# Pls advise on dual-sim phone purchase



## sreddy (Nov 28, 2010)

Hi, 
 I am planning to purchase a dual-sim phone. Primarily I am looking for the following 2 things
1) Signal reception should be excellent (Place where I am living having signal problems, so this is my first priority)
2) Long Battery life
3) No touch screen phones please
Other features like camera, music are not important to me. 
Please advise me on the purchase. If you are not able advise me the suitable dual-sim for the above requirements, then alternatively please suggest me on the regular single sim phones. Thanks an advance!!

-Rahul


----------



## Rockstar11 (Nov 28, 2010)

Samsung Guru E2152 dual-SIM phone
1000mAh battery that provides up to 11 hours of talk time.

Talk time 	674 minutes
Standby 	555 hours

SAR value 	0.79 

prince :Rs.2,788


----------



## acewin (Nov 29, 2010)

i suggest Videocon V1705 - reason I like videocon phones they are loud and their reception is good as well as the keypad, will do in rough handling

if not the videocon model then certainly go for samsung - samsung are kinda market leaders in dual sim phones


----------



## Rockstar11 (Nov 29, 2010)

Indian Mobiles like videocon, micromaxx, karbonn, spice don't follow SAR (specific absorption rate) specification mentioned by FCC, So it will will be dangerous, as these mobile phones are more radiating. 

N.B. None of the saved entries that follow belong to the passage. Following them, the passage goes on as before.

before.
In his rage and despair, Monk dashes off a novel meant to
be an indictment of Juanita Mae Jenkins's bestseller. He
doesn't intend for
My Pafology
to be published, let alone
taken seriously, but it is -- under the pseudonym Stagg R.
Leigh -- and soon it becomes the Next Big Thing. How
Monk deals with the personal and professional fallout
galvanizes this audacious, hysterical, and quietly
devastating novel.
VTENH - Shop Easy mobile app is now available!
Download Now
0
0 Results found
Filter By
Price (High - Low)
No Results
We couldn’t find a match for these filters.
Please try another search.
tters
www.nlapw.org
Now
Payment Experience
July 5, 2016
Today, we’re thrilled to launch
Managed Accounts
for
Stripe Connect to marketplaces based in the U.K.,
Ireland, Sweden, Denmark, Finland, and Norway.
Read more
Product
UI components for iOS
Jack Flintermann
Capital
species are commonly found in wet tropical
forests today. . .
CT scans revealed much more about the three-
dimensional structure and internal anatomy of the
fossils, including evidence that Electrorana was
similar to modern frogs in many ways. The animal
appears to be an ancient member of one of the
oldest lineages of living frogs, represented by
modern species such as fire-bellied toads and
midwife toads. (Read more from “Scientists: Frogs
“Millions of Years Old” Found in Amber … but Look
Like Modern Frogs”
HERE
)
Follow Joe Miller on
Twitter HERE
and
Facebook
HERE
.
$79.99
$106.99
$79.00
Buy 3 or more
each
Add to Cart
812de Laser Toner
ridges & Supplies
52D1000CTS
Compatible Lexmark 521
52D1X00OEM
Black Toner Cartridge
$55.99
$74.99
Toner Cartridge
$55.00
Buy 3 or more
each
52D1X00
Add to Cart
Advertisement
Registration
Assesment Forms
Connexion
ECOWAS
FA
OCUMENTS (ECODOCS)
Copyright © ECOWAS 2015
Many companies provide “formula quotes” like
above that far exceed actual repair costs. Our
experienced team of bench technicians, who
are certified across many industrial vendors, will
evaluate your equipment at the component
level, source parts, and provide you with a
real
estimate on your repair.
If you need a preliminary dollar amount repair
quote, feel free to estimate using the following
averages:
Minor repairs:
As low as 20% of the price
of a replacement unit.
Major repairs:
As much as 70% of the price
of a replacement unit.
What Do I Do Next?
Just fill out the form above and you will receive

SAR Values & Mobile Phone Health
*www.mobile-phones-uk.org.uk/sar.htm


For example
Nokia SAR site is *sar.nokia.com/sar/index.jsp
samsung SAR site is www.samsungmobile.com/sar/sar_main.jsp

But some Indian companies are not ready to show the SAR of their mobile.
They did not say a word about SAR.

It is recommended to use a mobile phone with very low SAR value that ranges between 0.12 to 0.49. The SAR value higher than the range will cause increased health effect.

So be aware while buying a mobile phone and reduce the health hazards caused due to high SAR value.


----------